- _DOCUMENT EXTRACT_:
"""

Classrooms and Tallahassee ideology are worlds apart | July 9, editorial
The cost of family breakdowns
Your editorial correctly says that "educating these children (in the five struggling elementary schools) is hard." But I couldn't help but notice the link between this article and the one a few pages back (U.S. fertility rate reaches a record low) that stated that "69.7 percent of black babies and 52.5 percent of Hispanic (babies)" are born to single mothers.
The economic challenges of single moms, regardless of race, are well documented. On balance, these mothers earn significantly less, are less educated and are more challenged to provide appropriate and stable child care. I'm sure that many of the "overextended parents who work multiple jobs and unconventional hours to keep the electricity on and food on the table" are single mothers trying to beat very long odds. If we don't at least recognize the social cost of our changing family structure, it won't matter how much money we throw at the problem.
Scott Stolz, Tarpon Springs
Panther status in dispute | July 9
Put protection over profits
The genetics of the Florida panther is not the real issue. If the panthers have moved here, they are Florida residents like the rest of us. The deeper issue involves big money. Panther territory is prime potential fracking territory. Somewhere in the background, fracking money is very interested in lowering panther protection. Fracking permits will be easier to get if panther protection is lessened. The character of the animal or the quality of the environment are not the priorities of those who see Florida only as a place of potential profit.
Save the panther. They are real Floridians.

"""

- _MATERIAL SUPPLIED_:
"""

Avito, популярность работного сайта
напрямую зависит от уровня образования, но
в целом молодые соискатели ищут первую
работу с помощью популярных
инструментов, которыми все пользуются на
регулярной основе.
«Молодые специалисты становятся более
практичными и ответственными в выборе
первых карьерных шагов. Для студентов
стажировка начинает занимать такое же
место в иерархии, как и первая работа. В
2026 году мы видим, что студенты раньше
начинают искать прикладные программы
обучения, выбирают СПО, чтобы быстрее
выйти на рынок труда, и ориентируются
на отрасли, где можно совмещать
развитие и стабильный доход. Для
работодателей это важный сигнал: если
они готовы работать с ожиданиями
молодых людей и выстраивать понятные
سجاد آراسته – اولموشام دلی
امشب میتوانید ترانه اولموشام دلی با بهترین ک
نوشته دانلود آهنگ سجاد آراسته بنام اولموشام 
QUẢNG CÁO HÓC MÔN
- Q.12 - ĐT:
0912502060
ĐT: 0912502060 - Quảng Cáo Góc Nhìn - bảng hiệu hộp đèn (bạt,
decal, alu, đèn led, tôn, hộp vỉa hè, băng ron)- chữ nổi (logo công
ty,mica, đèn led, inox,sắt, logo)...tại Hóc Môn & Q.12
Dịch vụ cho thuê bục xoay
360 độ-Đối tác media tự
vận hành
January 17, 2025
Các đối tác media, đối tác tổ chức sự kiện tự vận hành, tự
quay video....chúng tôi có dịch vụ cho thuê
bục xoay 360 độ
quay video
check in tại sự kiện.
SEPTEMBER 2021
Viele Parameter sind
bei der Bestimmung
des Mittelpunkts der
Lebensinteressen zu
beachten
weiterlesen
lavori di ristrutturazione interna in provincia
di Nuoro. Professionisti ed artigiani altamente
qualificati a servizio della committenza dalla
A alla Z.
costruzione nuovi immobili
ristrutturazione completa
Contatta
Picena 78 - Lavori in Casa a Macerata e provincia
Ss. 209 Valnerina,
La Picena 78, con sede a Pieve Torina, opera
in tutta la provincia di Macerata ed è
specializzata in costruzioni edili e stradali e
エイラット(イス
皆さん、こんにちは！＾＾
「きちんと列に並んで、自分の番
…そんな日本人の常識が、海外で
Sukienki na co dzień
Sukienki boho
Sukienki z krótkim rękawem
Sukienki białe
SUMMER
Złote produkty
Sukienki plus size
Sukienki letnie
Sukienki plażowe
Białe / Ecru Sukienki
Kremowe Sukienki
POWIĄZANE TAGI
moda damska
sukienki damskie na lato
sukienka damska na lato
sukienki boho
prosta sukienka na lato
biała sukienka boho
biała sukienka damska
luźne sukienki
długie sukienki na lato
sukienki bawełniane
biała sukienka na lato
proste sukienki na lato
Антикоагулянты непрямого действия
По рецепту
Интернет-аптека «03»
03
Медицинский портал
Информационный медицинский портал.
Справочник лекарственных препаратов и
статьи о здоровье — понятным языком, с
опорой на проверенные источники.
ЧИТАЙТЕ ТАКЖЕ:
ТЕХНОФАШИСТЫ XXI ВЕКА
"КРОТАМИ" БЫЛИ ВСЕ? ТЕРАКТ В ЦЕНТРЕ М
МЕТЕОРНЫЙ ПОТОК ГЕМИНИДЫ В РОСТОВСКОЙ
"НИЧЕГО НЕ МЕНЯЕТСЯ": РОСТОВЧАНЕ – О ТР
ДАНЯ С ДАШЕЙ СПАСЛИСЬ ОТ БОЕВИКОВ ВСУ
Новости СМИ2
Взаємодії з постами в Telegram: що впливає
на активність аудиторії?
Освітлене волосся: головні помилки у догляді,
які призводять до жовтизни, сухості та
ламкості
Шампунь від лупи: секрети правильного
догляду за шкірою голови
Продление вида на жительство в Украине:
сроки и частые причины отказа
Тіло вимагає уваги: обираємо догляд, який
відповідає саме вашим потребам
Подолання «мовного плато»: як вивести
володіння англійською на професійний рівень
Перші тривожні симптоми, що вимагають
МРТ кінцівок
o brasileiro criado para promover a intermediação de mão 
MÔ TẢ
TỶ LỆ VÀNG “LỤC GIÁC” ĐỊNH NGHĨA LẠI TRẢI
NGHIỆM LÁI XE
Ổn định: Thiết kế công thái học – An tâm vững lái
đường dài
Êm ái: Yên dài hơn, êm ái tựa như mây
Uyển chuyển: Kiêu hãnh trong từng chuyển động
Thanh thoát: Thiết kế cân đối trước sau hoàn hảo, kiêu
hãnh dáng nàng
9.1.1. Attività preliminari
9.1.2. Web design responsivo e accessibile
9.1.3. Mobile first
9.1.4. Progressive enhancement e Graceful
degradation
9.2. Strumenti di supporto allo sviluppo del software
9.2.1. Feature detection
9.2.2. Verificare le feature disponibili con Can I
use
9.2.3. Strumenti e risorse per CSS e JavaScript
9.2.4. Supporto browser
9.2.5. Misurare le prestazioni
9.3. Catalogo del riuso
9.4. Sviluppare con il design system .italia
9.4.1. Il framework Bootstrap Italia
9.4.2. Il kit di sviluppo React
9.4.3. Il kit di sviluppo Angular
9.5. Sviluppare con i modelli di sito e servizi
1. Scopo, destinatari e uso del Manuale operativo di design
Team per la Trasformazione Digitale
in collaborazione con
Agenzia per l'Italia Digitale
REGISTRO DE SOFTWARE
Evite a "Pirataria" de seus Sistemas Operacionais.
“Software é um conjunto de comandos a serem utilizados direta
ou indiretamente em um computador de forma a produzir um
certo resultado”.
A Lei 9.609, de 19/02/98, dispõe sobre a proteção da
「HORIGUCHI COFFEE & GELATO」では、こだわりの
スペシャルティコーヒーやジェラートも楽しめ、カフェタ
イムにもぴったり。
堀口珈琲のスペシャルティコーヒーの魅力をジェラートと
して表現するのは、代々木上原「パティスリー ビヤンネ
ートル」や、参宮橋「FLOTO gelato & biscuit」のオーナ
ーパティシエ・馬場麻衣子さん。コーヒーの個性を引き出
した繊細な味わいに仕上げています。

"""

- _WORK INSTRUCTION_:
Return the passage of the letters page from "The economic challenges" to "at the problem.", word for word. The listing is separate from the letters page.

- _EXERCISE RESPONSE_:
The economic challenges of single moms, regardless of race, are well documented. On balance, these mothers earn significantly less, are less educated and are more challenged to provide appropriate and stable child care. I'm sure that many of the "overextended parents who work multiple jobs and unconventional hours to keep the electricity on and food on the table" are single mothers trying to beat very long odds. If we don't at least recognize the social cost of our changing family structure, it won't matter how much money we throw at the problem.